Réforme du marché de l’électricité : l’UE entame les discussions, mais le temps presse
L’UE doit réformer son marché de l’électricité le plus rapidement possible afin de stabiliser les prix pour les consommateurs et stimuler les investissements dans les énergies renouvelables. C'est ce qu’ont confié des responsables politiques européens à EURACTIV.
L’Union européenne doit réformer son marché de l’électricité le plus rapidement possible afin de stabiliser les prix pour les consommateurs et stimuler les investissements dans les énergies renouvelables. C’est ce qu’ont confié des responsables politiques européens à EURACTIV.
En réponse à la flambée des prix de l’énergie, la Commission européenne prépare une refonte de son marché de l’électricité pour que tous les consommateurs puissent bénéficier des énergies renouvelables à des prix raisonnables.

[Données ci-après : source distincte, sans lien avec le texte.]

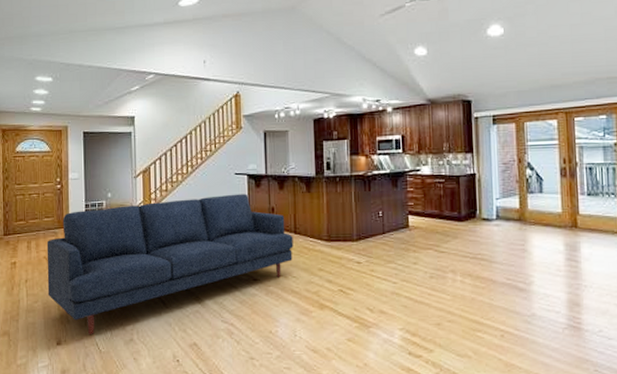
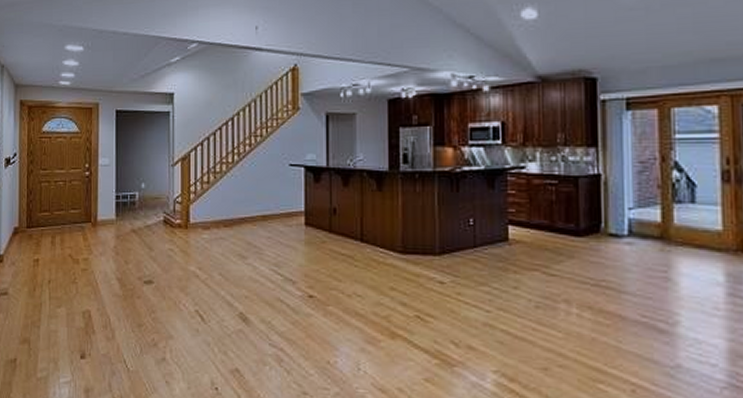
sofa: present [46,193,293,336] -> none [72,189,359,350]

Dans une carte blanche pour EURACTIV, la ministre espagnole chargée de la Transition écologique, Teresa Ribera, expliquait que « la crise actuelle a montré à quel point le marché de l’électricité, dans sa forme actuelle, est vulnérable aux tensions ». Cette crise a également souligné « les conséquences énormes que cela entraîne pour les consommateurs des États membres ».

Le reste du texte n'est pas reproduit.